Yakub menegaskan bahwa peristiwa ini perlu dilihat secara lebih mendalam karena menyangkut tanggung jawab institusi Kepolisian, sejalan dengan agenda reformasi kepolisian yang saat ini terus digaungkan.
“Kejadian yang menimpa seorang ojek online di Jakarta, anak SMA di Semarang, dan kini diduga kembali terjadi dengan korban seorang anak kecil, apabila terbukti, maka hal ini harus menjadi penegasan serius bagi institusi Kepolisian Republik Indonesia untuk mengevaluasi sistem pembinaan dan pengawasan, baik internal maupun eksternal,” tegasnya, Sabtu (21/02/2026).
Sementara itu, Advokat Senior “HAM & Associate” Abdul Kadir Z. Lakuy, S.H., menambahkan bahwa wacana Reformasi Kepolisian Republik Indonesia tidak boleh berhenti pada perubahan struktural semata. Reformasi, menurutnya, harus menyentuh perubahan paradigma dan pendekatan yang lebih humanis, sejalan dengan cita-cita hukum pidana nasional serta semangat transformasi kelembagaan negara.
Keduanya berharap peristiwa-peristiwa serupa menjadi preseden serius yang ditanggapi secara sungguh-sungguh oleh negara, sekaligus menjadi momentum refleksi untuk memperkuat sistem akuntabilitas internal seluruh lembaga penegak hukum, khususnya Kepolisian Republik Indonesia, termasuk optimalisasi fungsi pengawasan dan penegakan kode etik profesi.
“Kami sangat berharap agenda Reformasi Kepolisian Republik Indonesia juga menyentuh aspek moral aparat penegak hukum, agar kesiapan kita membangun budaya sadar hukum dapat terwujud secara optimal. Selain itu, proses penegakannya harus semakin transparan demi mengembalikan kepercayaan masyarakat terhadap hukum,” tegas Abdul Kadir.
Lebih lanjut, keduanya berharap agar proses penyelidikan dan penyidikan atas dugaan penganiayaan yang menyebabkan meninggalnya almarhum Aryanto Tawakal dapat diumumkan secara berkala kepada publik. Transparansi tersebut dinilai penting untuk menjaga legitimasi dan kepercayaan terhadap institusi kepolisian.

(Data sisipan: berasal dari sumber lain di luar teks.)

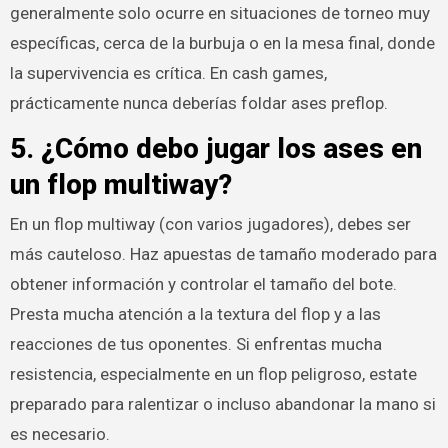
generalmente solo ocurre en situaciones de torneo muy
específicas, cerca de la burbuja o en la mesa final, donde
la supervivencia es crítica. En cash games,
prácticamente nunca deberías foldar ases preflop.
5. ¿Cómo debo jugar los ases en
un flop multiway?
En un flop multiway (con varios jugadores), debes ser
más cauteloso. Haz apuestas de tamaño moderado para
obtener información y controlar el tamaño del bote.
Presta mucha atención a la textura del flop y a las
reacciones de tus oponentes. Si enfrentas mucha
resistencia, especialmente en un flop peligroso, estate
preparado para ralentizar o incluso abandonar la mano si
es necesario.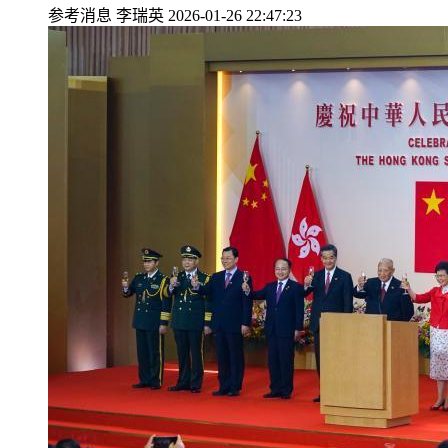
参考消息
李瑞英
2026-01-26 22:47:23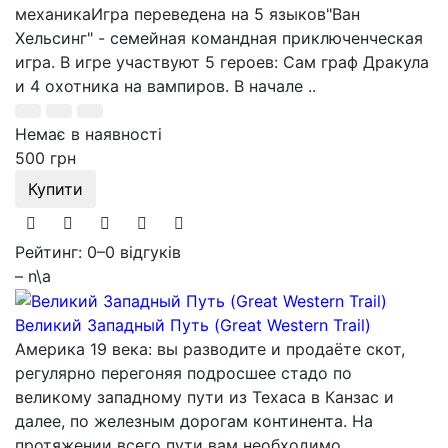
механикаИгра переведена на 5 языков"Ван
Хельсинг" - семейная командная приключенческая
игра. В игре участвуют 5 героев: Сам граф Дракула
и 4 охотника на вампиров. В начале ..
Немає в наявності
500 грн
Купити
Рейтинг: 0
–
0 відгуків
– n\a
Великий Западный Путь (Great Western Trail)
Америка 19 века: вы разводите и продаёте скот,
регулярно перегоняя подросшее стадо по
великому западному пути из Техаса в Канзас и
далее, по железным дорогам континента. На
протяжении всего пути вам необходимо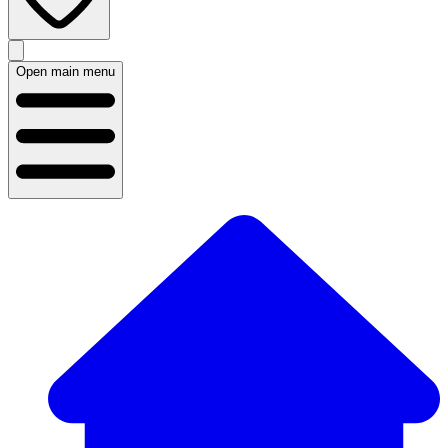
Open main menu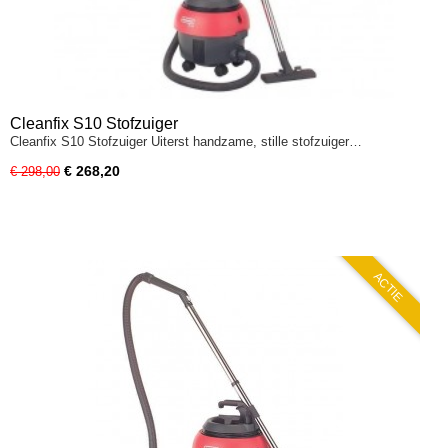
Cleanfix S10 Stofzuiger
Cleanfix S10 Stofzuiger Uiterst handzame, stille stofzuiger…
€ 268,20
€ 298,00
ACTIE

“Kami di ‘HAM & Associate’ berkomitmen mendorong agenda Reformasi Kepolisian Republik Indonesia terus berjalan demi cita-cita bersama, yakni kepolisian yang berorientasi pada profesionalisme, akuntabilitas, serta penghormatan terhadap hak asasi manusia dan hak-hak warga negara sebagaimana dijamin dalam konstitusi,” tutupnya.